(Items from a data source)

== Segment start ==

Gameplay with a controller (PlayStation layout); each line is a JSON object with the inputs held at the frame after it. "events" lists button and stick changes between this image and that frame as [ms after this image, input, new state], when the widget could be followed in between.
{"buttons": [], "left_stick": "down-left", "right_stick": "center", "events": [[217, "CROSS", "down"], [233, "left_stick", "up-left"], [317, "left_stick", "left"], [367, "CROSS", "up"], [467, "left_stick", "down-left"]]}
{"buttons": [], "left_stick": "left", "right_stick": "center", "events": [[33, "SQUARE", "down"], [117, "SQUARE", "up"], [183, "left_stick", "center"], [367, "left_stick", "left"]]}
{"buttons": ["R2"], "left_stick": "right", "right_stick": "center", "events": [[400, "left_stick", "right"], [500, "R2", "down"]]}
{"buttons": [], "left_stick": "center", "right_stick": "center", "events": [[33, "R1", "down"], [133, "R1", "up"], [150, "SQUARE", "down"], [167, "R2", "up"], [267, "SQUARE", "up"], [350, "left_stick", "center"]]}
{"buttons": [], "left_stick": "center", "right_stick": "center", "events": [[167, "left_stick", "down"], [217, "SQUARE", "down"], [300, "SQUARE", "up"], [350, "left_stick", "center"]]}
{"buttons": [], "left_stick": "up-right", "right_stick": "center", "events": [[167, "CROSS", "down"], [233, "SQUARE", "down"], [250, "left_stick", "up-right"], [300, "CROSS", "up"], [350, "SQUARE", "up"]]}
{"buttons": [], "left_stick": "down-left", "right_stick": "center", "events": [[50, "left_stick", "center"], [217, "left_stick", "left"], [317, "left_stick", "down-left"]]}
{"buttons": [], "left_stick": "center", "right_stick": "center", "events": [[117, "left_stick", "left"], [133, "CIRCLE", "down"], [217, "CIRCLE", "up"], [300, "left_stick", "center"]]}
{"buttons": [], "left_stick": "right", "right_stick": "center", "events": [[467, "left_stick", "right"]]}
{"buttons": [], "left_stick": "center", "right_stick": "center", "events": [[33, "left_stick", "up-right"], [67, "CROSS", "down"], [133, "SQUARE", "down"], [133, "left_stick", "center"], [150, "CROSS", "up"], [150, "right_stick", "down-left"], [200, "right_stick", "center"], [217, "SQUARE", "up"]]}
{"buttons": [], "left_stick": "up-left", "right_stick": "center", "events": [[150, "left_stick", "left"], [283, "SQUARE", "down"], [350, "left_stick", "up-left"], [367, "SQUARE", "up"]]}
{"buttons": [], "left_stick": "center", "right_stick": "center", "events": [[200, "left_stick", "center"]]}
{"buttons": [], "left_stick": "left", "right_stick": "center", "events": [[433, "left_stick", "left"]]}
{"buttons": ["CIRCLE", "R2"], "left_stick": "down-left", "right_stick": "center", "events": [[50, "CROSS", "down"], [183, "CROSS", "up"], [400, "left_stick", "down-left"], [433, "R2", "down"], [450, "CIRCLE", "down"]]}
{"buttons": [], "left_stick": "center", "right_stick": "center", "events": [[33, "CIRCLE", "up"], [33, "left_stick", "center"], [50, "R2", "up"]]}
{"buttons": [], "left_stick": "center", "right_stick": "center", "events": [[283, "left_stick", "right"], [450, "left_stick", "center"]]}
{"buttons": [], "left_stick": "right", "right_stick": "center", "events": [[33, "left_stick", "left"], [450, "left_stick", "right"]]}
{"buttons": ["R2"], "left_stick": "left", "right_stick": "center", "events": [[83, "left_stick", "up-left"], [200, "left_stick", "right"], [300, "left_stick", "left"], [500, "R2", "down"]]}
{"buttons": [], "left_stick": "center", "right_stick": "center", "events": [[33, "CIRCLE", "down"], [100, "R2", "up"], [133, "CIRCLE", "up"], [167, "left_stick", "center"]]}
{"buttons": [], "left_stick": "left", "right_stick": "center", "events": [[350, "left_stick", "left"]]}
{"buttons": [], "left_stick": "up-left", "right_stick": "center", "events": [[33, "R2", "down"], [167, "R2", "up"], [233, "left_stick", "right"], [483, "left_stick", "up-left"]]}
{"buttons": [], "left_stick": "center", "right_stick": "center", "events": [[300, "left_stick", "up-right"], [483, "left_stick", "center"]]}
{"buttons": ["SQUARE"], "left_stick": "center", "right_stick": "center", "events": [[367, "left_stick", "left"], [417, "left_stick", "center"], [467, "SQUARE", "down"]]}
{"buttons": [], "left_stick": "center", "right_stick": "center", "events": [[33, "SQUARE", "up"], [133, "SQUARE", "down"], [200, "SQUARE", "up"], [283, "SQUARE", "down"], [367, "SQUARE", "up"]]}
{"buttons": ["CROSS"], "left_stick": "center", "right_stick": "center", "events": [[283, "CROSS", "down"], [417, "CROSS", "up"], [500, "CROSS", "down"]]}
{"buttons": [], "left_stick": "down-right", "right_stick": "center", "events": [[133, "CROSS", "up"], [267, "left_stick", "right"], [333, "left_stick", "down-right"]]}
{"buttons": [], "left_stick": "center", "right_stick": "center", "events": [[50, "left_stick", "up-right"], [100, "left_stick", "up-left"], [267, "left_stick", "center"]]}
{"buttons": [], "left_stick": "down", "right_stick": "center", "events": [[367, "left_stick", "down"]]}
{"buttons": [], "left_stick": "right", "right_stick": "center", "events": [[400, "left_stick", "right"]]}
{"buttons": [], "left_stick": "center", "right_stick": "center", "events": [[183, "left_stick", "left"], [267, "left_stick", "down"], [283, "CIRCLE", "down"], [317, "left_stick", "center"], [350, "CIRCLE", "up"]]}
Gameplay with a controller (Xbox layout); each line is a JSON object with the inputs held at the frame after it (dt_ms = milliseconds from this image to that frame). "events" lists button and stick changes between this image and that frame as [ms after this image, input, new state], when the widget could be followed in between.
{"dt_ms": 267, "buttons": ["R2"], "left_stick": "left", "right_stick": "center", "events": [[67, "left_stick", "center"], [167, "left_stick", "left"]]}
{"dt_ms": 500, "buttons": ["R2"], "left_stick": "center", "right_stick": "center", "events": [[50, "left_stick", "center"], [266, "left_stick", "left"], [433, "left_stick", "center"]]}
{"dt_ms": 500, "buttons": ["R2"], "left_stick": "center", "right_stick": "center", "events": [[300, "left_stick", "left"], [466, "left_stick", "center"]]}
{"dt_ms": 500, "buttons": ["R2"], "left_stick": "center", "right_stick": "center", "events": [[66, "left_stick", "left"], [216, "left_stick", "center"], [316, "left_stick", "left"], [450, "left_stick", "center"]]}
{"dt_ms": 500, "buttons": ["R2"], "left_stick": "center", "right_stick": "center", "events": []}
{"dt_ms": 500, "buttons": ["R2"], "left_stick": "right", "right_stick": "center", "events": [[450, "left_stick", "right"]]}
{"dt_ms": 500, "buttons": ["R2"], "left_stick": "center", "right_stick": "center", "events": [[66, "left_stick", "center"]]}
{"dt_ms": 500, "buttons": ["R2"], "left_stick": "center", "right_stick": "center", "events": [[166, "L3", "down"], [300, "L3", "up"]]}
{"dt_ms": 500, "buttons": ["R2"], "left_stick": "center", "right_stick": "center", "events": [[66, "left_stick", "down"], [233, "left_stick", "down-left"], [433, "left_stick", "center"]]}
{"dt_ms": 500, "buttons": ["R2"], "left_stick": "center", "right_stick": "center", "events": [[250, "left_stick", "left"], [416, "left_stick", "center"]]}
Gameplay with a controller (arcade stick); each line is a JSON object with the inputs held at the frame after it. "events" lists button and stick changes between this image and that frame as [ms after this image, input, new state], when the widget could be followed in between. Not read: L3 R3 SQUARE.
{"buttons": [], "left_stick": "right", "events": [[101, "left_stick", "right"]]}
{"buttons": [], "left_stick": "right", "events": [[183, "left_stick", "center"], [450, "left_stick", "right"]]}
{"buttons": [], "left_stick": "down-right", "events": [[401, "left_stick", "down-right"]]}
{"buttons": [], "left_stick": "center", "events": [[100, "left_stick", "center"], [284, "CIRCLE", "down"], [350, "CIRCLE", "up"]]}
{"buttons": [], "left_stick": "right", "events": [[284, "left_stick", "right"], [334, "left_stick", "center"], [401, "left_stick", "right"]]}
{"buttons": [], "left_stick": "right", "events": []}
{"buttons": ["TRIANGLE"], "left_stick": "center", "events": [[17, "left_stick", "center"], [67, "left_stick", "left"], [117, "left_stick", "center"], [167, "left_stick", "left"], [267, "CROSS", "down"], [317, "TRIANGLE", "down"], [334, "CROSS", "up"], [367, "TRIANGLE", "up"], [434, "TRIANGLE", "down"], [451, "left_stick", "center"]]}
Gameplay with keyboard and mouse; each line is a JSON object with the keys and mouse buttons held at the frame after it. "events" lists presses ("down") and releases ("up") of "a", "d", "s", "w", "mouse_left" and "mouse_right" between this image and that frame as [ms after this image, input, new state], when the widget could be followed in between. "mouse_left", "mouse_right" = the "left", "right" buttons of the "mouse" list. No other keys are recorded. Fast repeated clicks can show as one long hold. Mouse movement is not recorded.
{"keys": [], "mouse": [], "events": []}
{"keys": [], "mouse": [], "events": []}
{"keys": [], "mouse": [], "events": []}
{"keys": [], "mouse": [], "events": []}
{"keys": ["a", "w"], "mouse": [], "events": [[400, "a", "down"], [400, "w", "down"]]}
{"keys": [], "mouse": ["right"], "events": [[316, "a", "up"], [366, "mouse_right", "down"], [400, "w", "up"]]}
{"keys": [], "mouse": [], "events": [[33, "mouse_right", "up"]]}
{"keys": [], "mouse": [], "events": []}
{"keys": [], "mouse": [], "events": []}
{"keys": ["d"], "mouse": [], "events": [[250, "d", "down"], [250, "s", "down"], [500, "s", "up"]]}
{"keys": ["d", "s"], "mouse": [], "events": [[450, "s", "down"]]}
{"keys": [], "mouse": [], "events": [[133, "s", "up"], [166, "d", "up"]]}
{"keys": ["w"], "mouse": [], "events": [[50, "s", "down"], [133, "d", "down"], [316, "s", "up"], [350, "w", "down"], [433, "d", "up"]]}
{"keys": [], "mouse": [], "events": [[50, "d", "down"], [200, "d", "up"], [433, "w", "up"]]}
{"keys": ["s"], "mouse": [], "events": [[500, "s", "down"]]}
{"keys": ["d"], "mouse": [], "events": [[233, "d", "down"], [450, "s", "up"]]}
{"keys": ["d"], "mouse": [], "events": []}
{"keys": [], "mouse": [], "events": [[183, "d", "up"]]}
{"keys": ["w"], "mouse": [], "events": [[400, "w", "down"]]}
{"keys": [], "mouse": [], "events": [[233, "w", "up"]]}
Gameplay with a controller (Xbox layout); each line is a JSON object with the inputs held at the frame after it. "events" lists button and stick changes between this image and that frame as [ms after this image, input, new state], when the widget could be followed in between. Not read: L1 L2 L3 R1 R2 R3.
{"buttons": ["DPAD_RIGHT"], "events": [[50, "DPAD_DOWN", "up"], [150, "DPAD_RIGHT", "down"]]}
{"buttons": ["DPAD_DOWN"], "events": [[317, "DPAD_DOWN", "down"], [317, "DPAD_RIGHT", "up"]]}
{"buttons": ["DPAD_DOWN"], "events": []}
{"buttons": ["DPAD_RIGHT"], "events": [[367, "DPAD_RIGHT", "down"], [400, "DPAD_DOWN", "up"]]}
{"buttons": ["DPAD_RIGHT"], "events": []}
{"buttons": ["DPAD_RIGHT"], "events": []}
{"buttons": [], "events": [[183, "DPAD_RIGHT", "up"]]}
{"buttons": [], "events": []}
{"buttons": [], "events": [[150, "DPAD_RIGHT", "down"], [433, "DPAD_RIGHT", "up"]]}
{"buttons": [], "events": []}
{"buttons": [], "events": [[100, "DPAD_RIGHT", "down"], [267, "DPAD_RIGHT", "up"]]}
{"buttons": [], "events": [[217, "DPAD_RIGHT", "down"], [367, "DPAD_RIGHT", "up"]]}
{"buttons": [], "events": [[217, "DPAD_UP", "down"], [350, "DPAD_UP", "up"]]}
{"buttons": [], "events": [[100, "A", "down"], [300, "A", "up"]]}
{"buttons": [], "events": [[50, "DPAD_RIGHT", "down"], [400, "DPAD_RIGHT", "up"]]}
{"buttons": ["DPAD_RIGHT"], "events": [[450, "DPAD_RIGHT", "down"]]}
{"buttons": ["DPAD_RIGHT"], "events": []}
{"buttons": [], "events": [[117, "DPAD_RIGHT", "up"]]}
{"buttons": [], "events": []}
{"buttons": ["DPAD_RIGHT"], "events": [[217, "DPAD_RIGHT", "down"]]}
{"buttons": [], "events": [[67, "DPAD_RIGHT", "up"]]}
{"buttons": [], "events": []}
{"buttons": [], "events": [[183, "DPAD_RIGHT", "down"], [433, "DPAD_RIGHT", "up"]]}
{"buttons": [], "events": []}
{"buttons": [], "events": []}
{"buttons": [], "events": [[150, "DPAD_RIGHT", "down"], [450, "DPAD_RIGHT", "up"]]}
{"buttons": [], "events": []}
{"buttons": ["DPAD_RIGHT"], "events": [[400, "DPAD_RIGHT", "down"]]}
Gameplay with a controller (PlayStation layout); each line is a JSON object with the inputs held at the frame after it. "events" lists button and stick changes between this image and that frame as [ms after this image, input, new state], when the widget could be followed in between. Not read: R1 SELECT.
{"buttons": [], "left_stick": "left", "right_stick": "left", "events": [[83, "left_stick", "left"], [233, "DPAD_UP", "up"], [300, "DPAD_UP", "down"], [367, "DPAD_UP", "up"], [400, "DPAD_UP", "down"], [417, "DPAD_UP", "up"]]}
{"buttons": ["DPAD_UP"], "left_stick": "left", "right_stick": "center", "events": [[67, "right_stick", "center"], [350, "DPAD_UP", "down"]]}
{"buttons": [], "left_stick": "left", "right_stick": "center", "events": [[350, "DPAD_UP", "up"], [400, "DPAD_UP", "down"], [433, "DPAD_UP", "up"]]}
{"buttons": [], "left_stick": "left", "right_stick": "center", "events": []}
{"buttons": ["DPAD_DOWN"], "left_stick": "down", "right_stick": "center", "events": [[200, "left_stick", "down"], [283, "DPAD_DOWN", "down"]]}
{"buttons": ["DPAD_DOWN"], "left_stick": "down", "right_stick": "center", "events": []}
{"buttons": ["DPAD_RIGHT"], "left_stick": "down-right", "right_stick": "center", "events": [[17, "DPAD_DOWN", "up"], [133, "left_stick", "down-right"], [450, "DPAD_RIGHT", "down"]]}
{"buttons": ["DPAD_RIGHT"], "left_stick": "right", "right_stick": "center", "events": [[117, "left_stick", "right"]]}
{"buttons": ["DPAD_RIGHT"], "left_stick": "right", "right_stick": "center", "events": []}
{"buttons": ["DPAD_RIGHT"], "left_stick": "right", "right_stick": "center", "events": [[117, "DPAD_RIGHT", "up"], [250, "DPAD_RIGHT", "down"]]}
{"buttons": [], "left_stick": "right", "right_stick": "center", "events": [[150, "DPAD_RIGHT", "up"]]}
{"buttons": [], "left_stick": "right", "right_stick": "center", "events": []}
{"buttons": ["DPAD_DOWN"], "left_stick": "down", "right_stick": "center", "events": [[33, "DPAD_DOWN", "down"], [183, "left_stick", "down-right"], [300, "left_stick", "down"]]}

== Segment end ==

State the number of lines in the records that include the string "PlayStation", without any other words.

● RESPONSE
2